社会比較と言って、ヒトは自分と同じような社会的カテゴリーに属する他者、例えば会社の同僚や同じコミュニティのメンバーなど自分と同じような人だと感じられる人、そういった他者と自分を常に比較することで、様々な情報処理を行っています。その中で、自分は相対的によく頑張った、例えば、所属するチームの中で、自分が今期一番の活躍をしたと思っているとしましょう。そこで、期末のボーナスがチームメンバー全員に一律で同額が支給されたとすると、この人はおそらく不公正だと感じるでしょう。

もう少し一般的に述べると、ヒトは「自分の貢献に対して与えられる評価・報酬」と「自分と似た他者が、彼女ないし彼の貢献に対して与えられる評価・報酬」の比率が釣り合っているかを直感的に感じ取り、それによって公正/不公正を判断します。ですので、繰り返しになりますが、評価に関する公正感を高めたいのであれば、個々のメンバーの貢献を出来る限り詳細に検討して、それぞれに見合った評価、そして報酬を設定する事が重要になります。
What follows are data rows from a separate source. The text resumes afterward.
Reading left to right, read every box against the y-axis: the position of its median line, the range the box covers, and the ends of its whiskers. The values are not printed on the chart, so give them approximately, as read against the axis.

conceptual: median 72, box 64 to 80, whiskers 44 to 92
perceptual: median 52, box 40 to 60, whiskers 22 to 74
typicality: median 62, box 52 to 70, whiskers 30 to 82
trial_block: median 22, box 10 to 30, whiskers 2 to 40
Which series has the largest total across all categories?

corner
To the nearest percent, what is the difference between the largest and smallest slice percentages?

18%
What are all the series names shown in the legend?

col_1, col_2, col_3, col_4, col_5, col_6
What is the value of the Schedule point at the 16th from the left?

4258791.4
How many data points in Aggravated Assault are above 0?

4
これは言うのは容易いけれども、実際に徹底しようと思うと非常に大変なことです。前回お話したように、ヒトは自分の活躍や貢献は高く評価しがちだからです。そのため、どんなに客観的評価を心掛けたところで、どのみち不満はゼロにはなりません。自分はもっとやったはずだと、ヒトは誰もが感じます。それにもかかわらず、細かく個々のメンバーの仕事ぶりを見る、特に、表面上は分かりづらい努力や意図まで汲み取って評価に反映させようとすると、どこまでも時間や手間がかかります。その意味で評価を画一的にするのは、コスト効率という面では非常に有効です。
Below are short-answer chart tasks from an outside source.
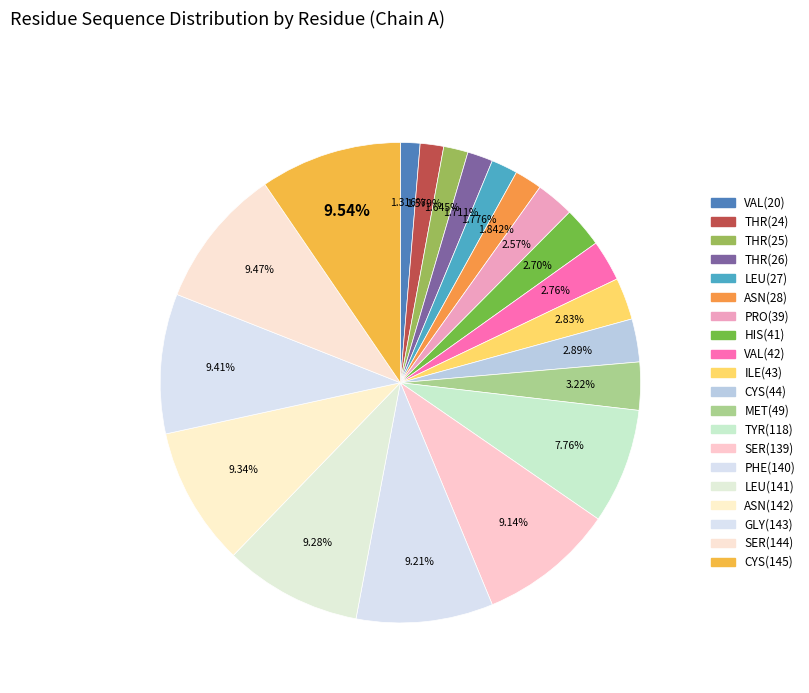

Does any single category account for the majority?

No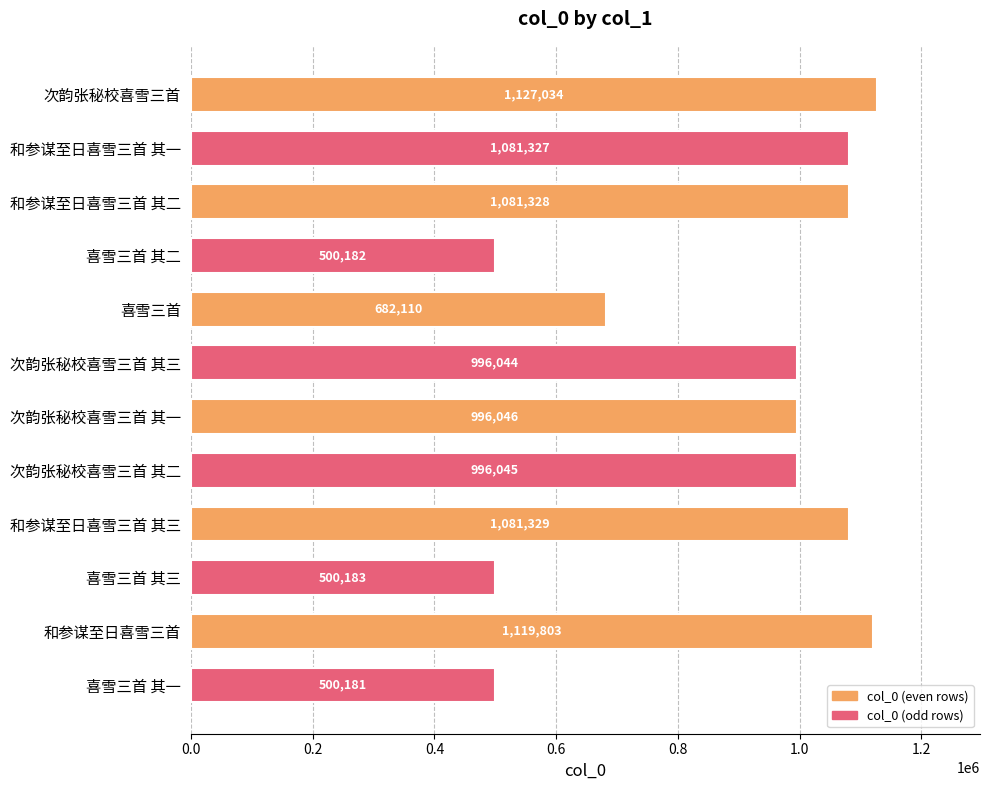

Reading bottom to top, extract all data points from this chart.

喜雪三首 其一=500181	和参谋至日喜雪三首=1119803	喜雪三首 其三=500183	和参谋至日喜雪三首 其三=1081329	次韵张秘校喜雪三首 其二=996045	次韵张秘校喜雪三首 其一=996046	次韵张秘校喜雪三首 其三=996044	喜雪三首=682110	喜雪三首 其二=500182	和参谋至日喜雪三首 其二=1081328	和参谋至日喜雪三首 其一=1081327	次韵张秘校喜雪三首=1127034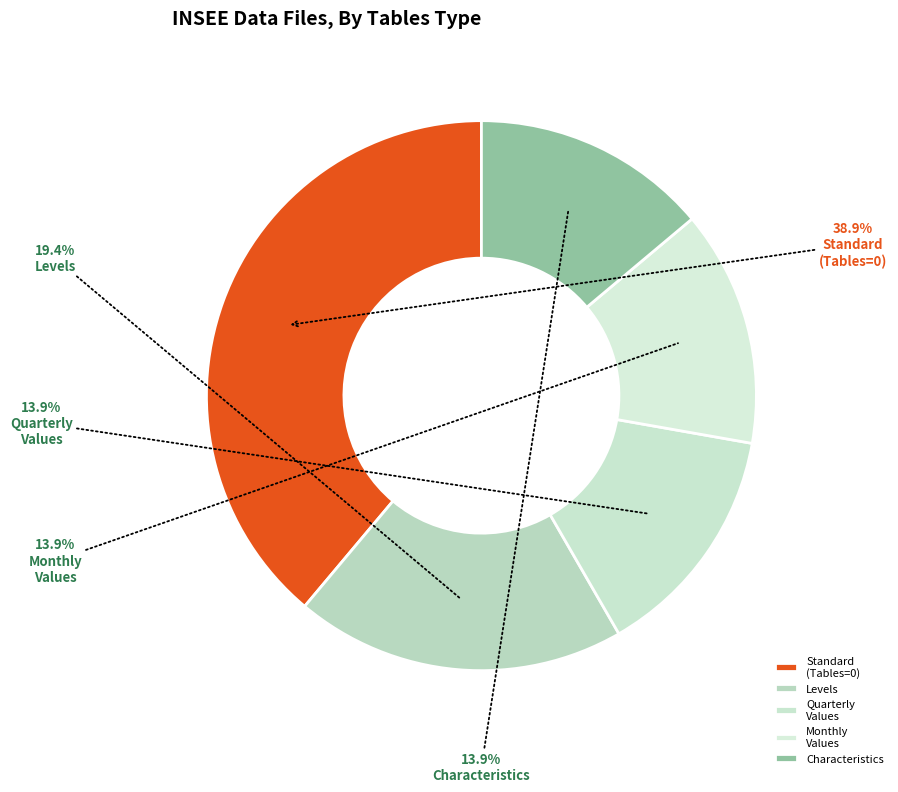

To the nearest percent, what is the average slice percentage?

20%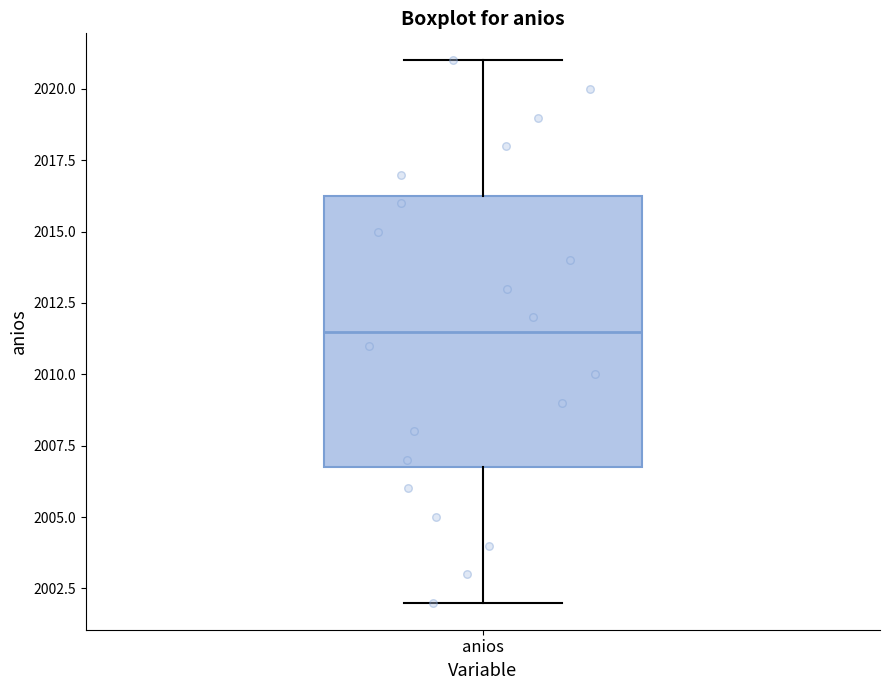

Where is the lower edge of the box for anios on the y-axis? The values are not printed on the chart, so give them approximately, as read against the axis.

2007.0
つまり、組織をマネジメントする側にとってのコスト効率と、そこで働くメンバーが感じる公正感の両方いいとこ取りをするのは至難の業で、今日世界最先端の理論でも結論は見えていません。それが出来れば、まさに人事評価制度のイノベーションとなるのかもしれませんが...。少なくとも、近視眼的に時間と手間を節約しようと大雑把な評価と画一的な報酬・待遇設定でお茶を濁そうとすると、従業員の心をつかむことが出来ないのはほぼ確実です。
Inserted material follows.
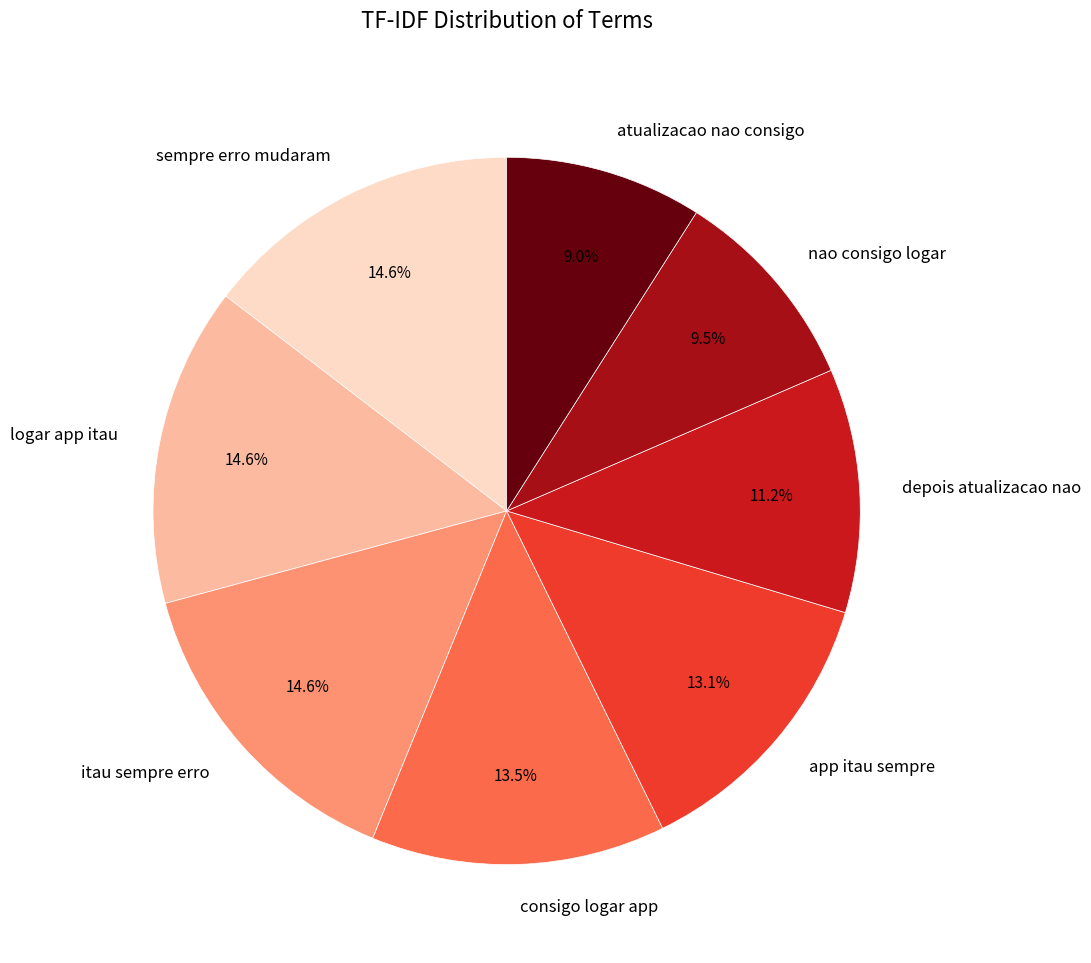

How much of the chart is everything except app itau sempre?

86.9%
ただし、希望がないわけではありません。例えば最近ではテクノロジーが使えるようになってきたので、ヒトが部下10人の仕事ぶりを全部見るのは難しいと思うのですが、AIを導入するなどして、ある程度データ化し、データのまとめであれば見られるといった形で、人事評価制度に少し手を入れようという動きもあります。が、まだまだこれが良い形だというのが見えてないのが現状だと思います。

今日のまとめ:
評価に対する納得感を高めるには、評価や報酬の受け手が公正であると感じる事が必要です。公正には結果に関する公正と、手続きやプロセスに関する公正という2つの側面があり、結果に関する公正感を高めるには個々のメンバーの仕事ぶりに見合った傾斜配分が必要となります。